O PAPEL DE QUEM ESCREVE

Pólen? Couché? Qual tipo de papel usar? Na hora de publicar, tem a ver o papel escolhido? Sim, amigo. Por exemplo, o papel branco demais. Bate a luz branca na letra e tudo explode na vista. Quem enxerga? Na capa, cuidado ao usar brilho. Aquele tipo de capa meio-espelho. Rebatendo a imagem do autor. O título em fonte sombreada. Um horror. Isso quando o nome do escritor ou escritora não ganha relevo dourado. Ora, mas eu ouvi falar. São os livros que mais vendem. Esses cafonas. É cada foto na orelha, caralho. O cara sai sempre com uma biblioteca ao fundo. O sujeito com a mão no queixo. Óculos couro de tartaruga. E o tamanho das letras? E as letras simulando uma caligrafia? A poesia escrita à mão ajuda? Evitar as frases pouco espacejadas. Sem área para respiro. Editora ruim quer economizar papel, explico. E haja entulhar o texto de qualquer jeito. E papel reciclado, o que você acha? A textura de uma semente, sim, pode ser uma linguagem. Mas lembre-se. Palavra é palavra. Peixe é peixe. Tudo já está dito. Às vezes o design de um livro quer tomar a palavra para ele. Folhas coloridas. Efeitos especiais que fazem girar a obra. Capítulo de ponta-cabeça. Uma verdadeira mão-de-obra para se fazer a leitura. E o papel que vaza? De tão fino você acaba lendo o capítulo posterior. Pô! Há também aquela edição que ninguém consegue guardar. O livro caindo do parapeito da prateleira. Sem contar aqueles difíceis de abrir. Até o grampo conta. A cola usada. Creia. Você arreganha o miolo e nada. E mais: os volumes pesados. Caindo na cabeça de um, matam. Sei lá. É o seguinte: a ansiedade de um autor não tem que estar ali, na diagramação.

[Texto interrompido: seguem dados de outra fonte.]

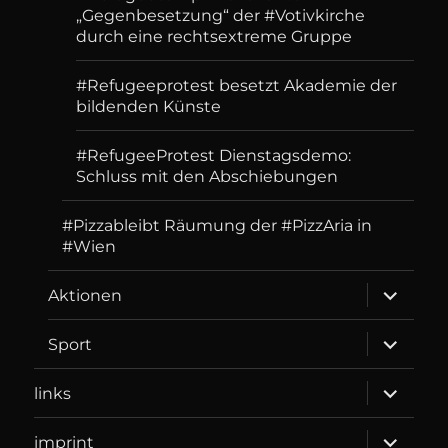
„Gegenbesetzung“ der #Votivkirche
durch eine rechtsextreme Gruppe
#Refugeeprotest besetzt Akademie der
bildenden Künste
#RefugeeProtest Dienstagsdemo:
Schluss mit den Abschiebungen
#Pizzableibt Räumung der #PizzAria in
#Wien
expand
Aktionen
child
menu
expand
Sport
child
menu
expand
links
child
menu
expand
imprint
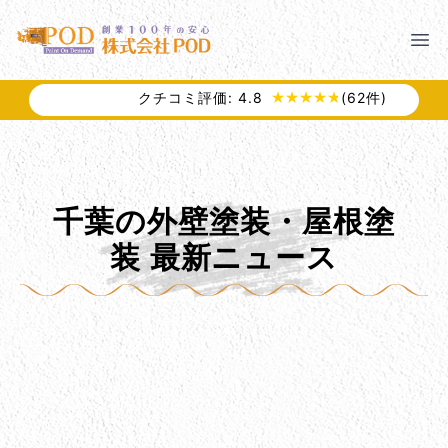
メインコンテンツにスキップ
株式会社ペイント・オン・デマンド
株式会社ペイント・オン・デマンド
千葉の外壁塗装・屋根塗装なら創業100年の安心 ペイン
Clo
Ope
モバイルメニュー
クチコミ評価:
4.8
(
62
件)
PODのまちづくり
安心の取り組み
ご相談と流れ
よくあるご質問
千葉の外壁塗装・屋根塗
PODについて
装 最新ニュース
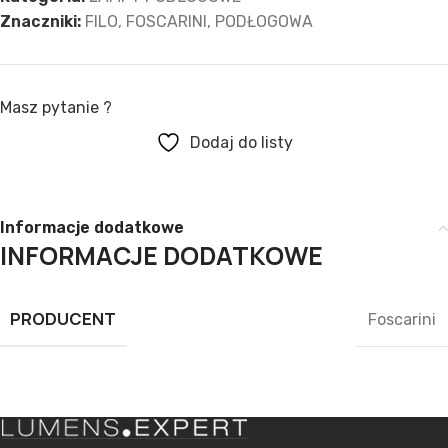
Znaczniki:
FILO
,
FOSCARINI
,
PODŁOGOWA
Masz pytanie ?
Dodaj do listy
Informacje dodatkowe
INFORMACJE DODATKOWE
PRODUCENT
Foscarini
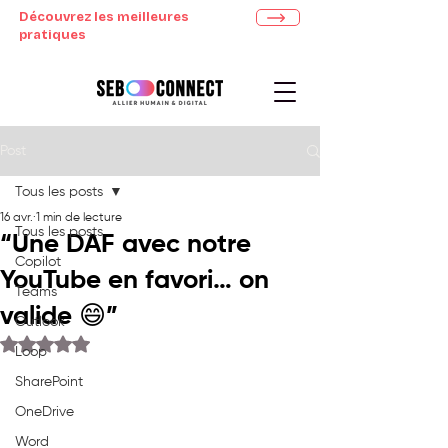
Découvrez les meilleures
pratiques
Post
Tous les posts
16 avr.
1 min de lecture
Tous les posts
“Une DAF avec notre
Copilot
YouTube en favori… on
Teams
valide 😄”
Outlook
Noté NaN étoiles sur 5.
Loop
SharePoint
OneDrive
Word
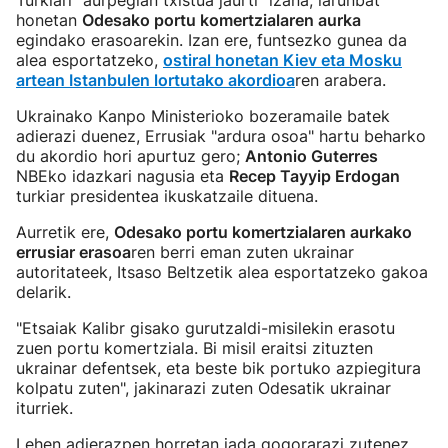
Turkiari "aurpegian txistua jaurti" izana, larunbat
honetan
Odesako portu komertzialaren aurka
egindako erasoarekin. Izan ere, funtsezko gunea da
alea esportatzeko,
ostiral honetan Kiev eta Mosku
artean Istanbulen lortutako akordioa
ren arabera.
Ukrainako Kanpo Ministerioko bozeramaile batek
adierazi duenez, Errusiak "ardura osoa" hartu beharko
du akordio hori apurtuz gero;
Antonio Guterres
NBEko idazkari nagusia eta
Recep Tayyip Erdogan
turkiar presidentea ikuskatzaile dituena.
Aurretik ere,
Odesako portu komertzialaren aurkako
errusiar erasoa
ren berri eman zuten ukrainar
autoritateek, Itsaso Beltzetik alea esportatzeko gakoa
delarik.
"Etsaiak Kalibr gisako gurutzaldi-misilekin erasotu
zuen portu komertziala. Bi misil eraitsi zituzten
ukrainar defentsek, eta beste bik portuko azpiegitura
kolpatu zuten", jakinarazi zuten Odesatik ukrainar
iturriek.
Lehen adierazpen horretan jada gogorarazi zutenez,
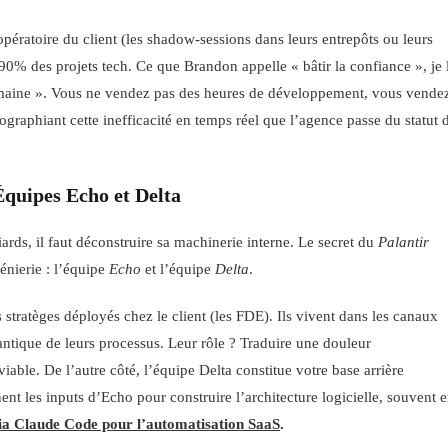
pératoire du client (les shadow-sessions dans leurs entrepôts ou leurs
0% des projets tech. Ce que Brandon appelle « bâtir la confiance », je 
humaine ». Vous ne vendez pas des heures de développement, vous vende
ographiant cette inefficacité en temps réel que l’agence passe du statut 
Équipes Echo et Delta
ards, il faut déconstruire sa machinerie interne. Le secret du
Palantir
énierie : l’équipe
Echo
et l’équipe
Delta
.
 stratèges déployés chez le client (les FDE). Ils vivent dans les canaux
antique de leurs processus. Leur rôle ? Traduire une douleur
ble. De l’autre côté, l’équipe Delta constitue votre base arrière
nt les inputs d’Echo pour construire l’architecture logicielle, souvent 
a Claude Code pour l’automatisation SaaS
.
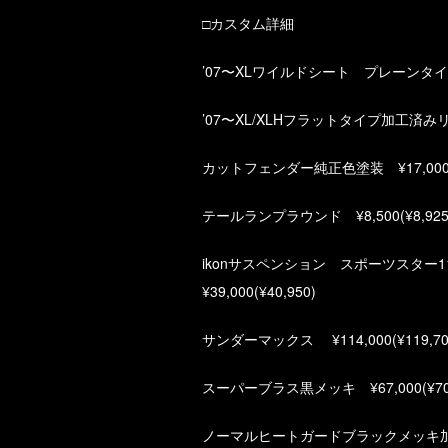
□カスタム詳細
’07〜XLワイルドシート プレーンタイプ ¥3
’07〜XL/XLHフラットタイプ加工済みリアフ
カットフェンダー純正色塗装 ¥17,000(¥
テールランプラウンド ¥8,500(¥8,925
ikonサスペンション スポーツスター1
¥39,000(¥40,950)
サンダーマックス ¥114,000(¥119,70
スーパーブラス黒メッキ ¥67,000(¥70,
ノーマルヒートガードブラックメッキ加工 ¥2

Excesso de apresentação, de truque gráfico. De epígrafe, de currículo, de apelo. Por favor, me leiam. Por favor, me toquem. Por favor, eu estou aqui, não me veem? Calma. Livro não é outdoor na praça. Daí o ofício de um bom editor. De um interlocutor que entende de papel. De ficha catalográfica. De composição. Da cor a ser usada. Para você não se sentir tão alheio. Tão só. Sabia que a cor laranja se estraga em contato com o sol? O quê? O que isso tem a ver com a minha prosa? Um livro pode estar todo bem apresentado, mas o conteúdo ser uma bosta. De fato. Na dúvida, pegue um papel A4. Dobre o verso ao meio. E acredite, poeta, no papel que você escolheu para a sua vida. Nem todo pólen poliniza.